**INSTRUCTIONS TO FOLLOW:** Your answer should consist of the lines below that hold the word "mouse".

**RECORDS FOR PROCESSING:**
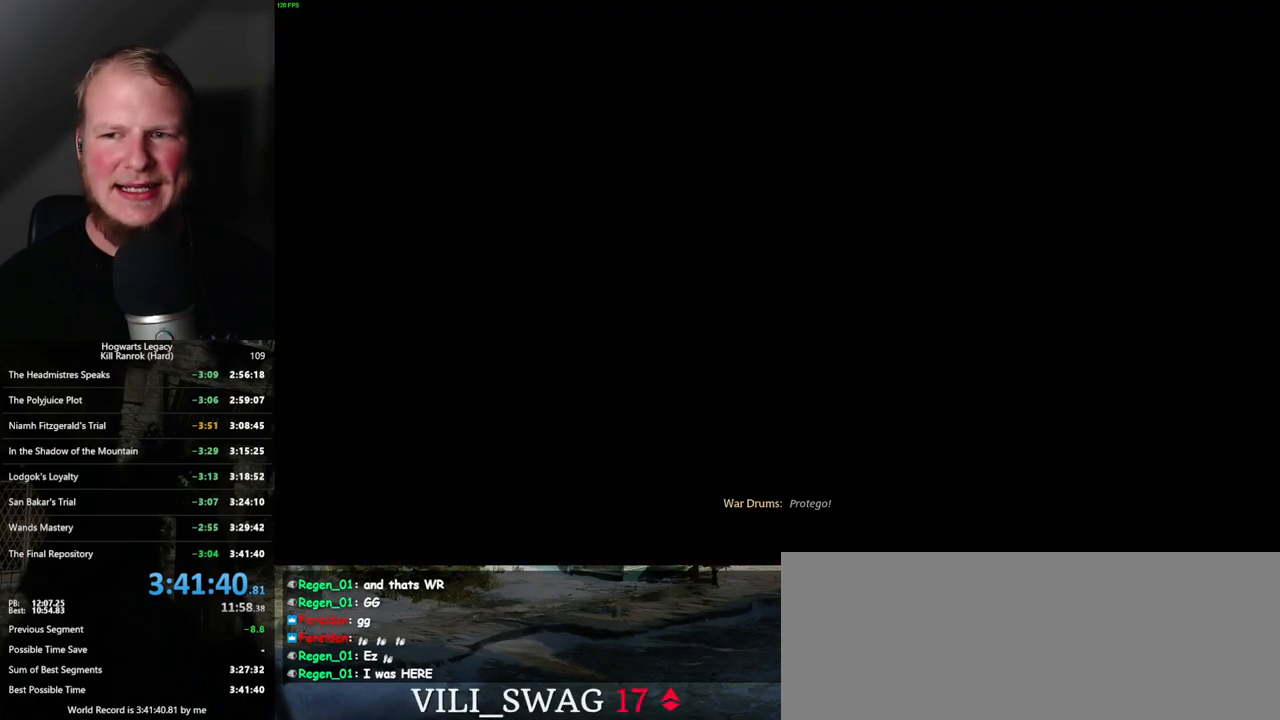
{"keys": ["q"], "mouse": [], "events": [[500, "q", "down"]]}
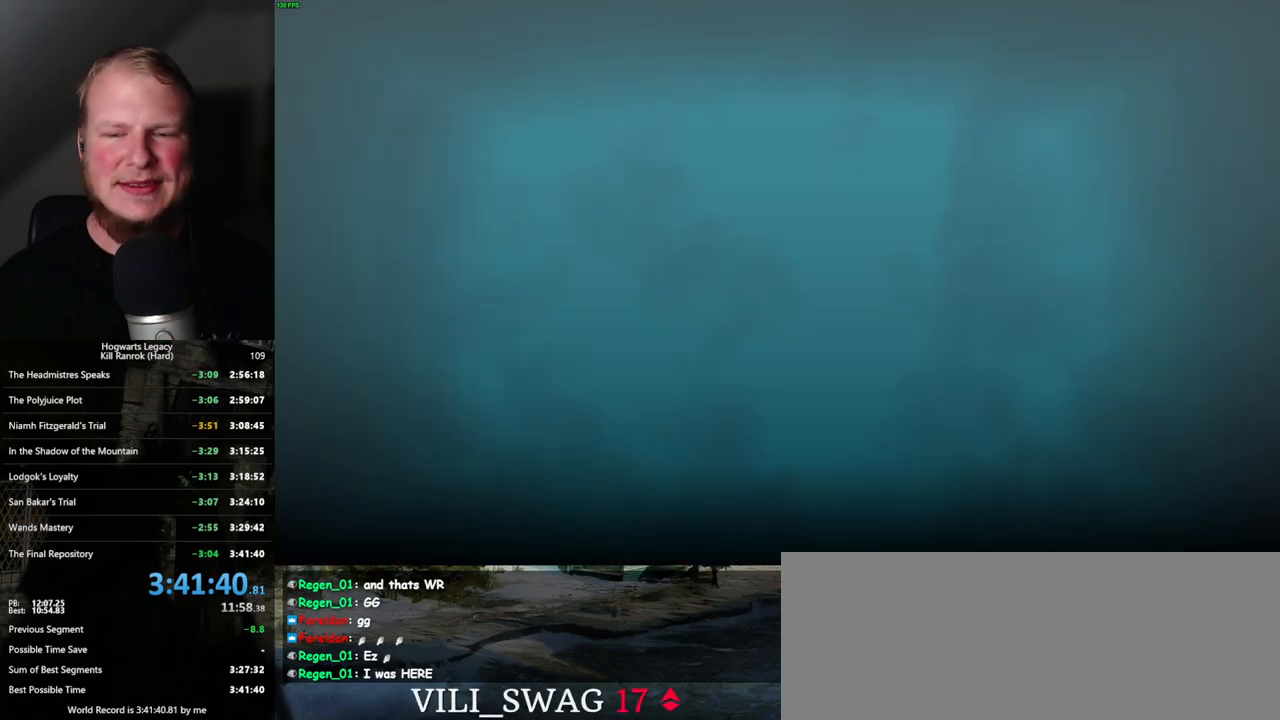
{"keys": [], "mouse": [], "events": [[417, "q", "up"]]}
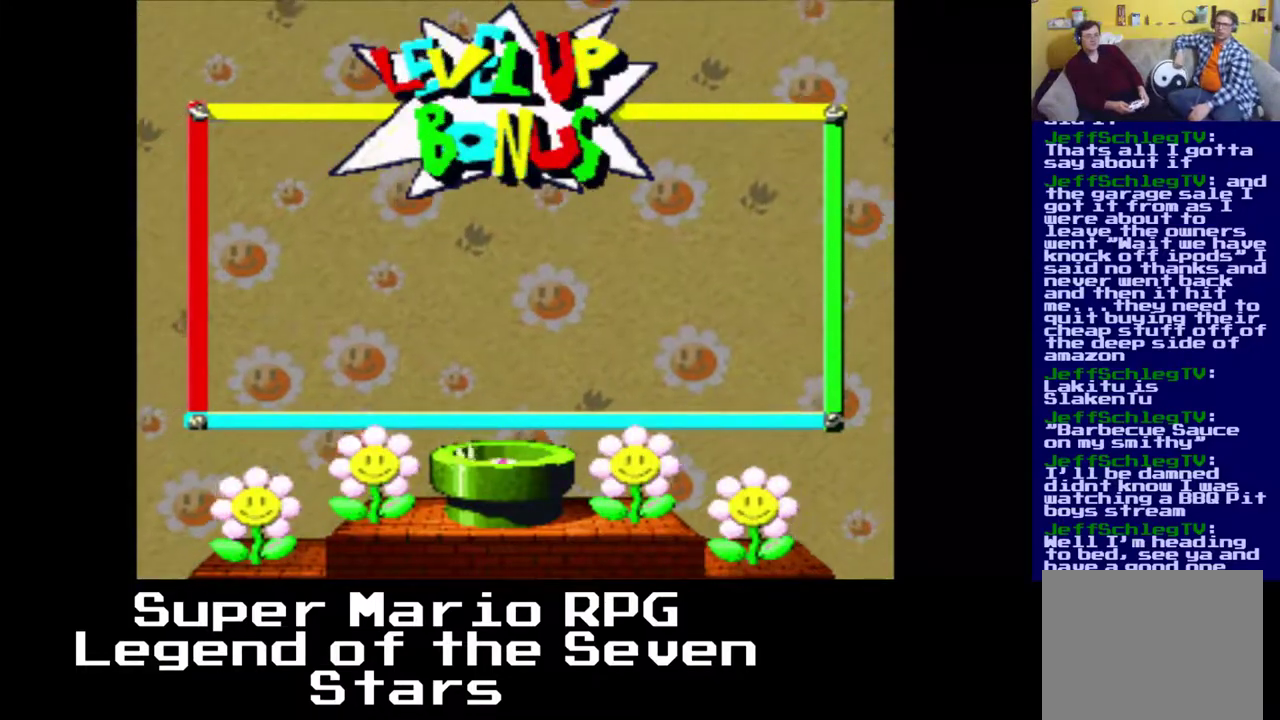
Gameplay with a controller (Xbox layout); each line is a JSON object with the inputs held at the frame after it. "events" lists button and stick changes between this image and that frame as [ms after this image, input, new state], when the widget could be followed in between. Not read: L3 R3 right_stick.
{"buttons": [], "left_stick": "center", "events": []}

---

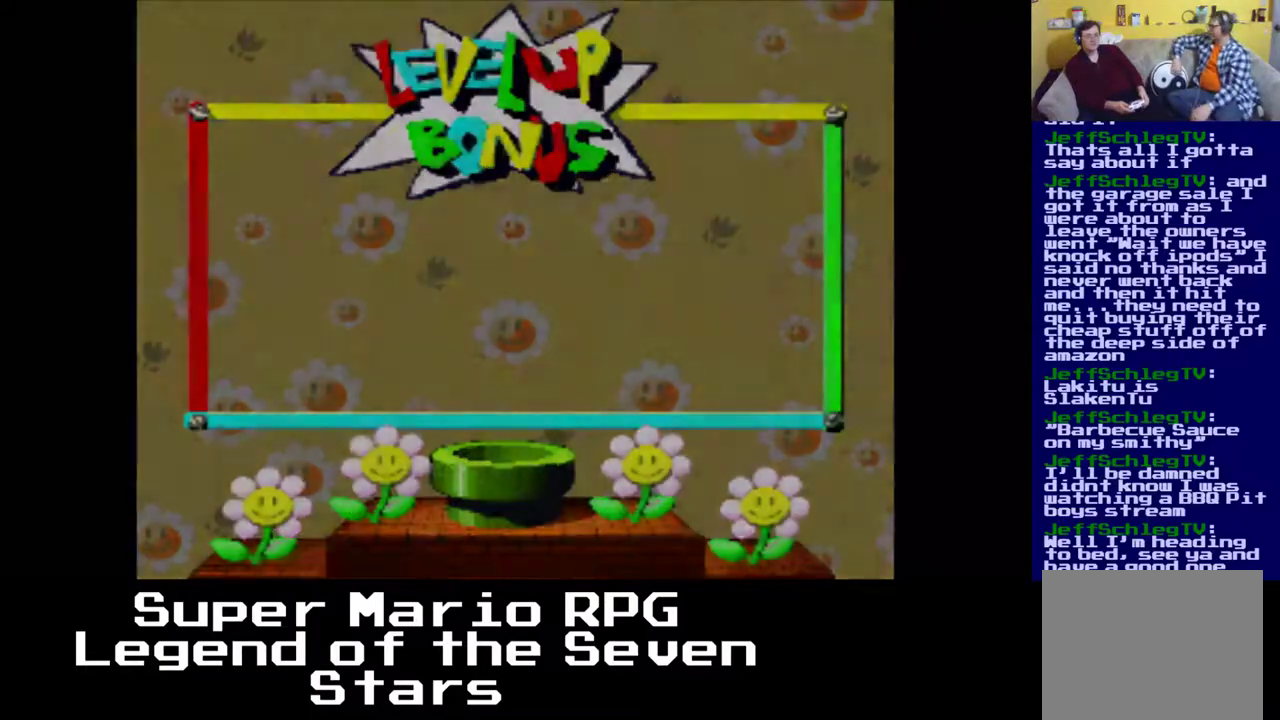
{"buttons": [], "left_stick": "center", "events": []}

**SOLUTION TO THIS TASK:**
{"keys": ["q"], "mouse": [], "events": [[500, "q", "down"]]}
{"keys": [], "mouse": [], "events": [[417, "q", "up"]]}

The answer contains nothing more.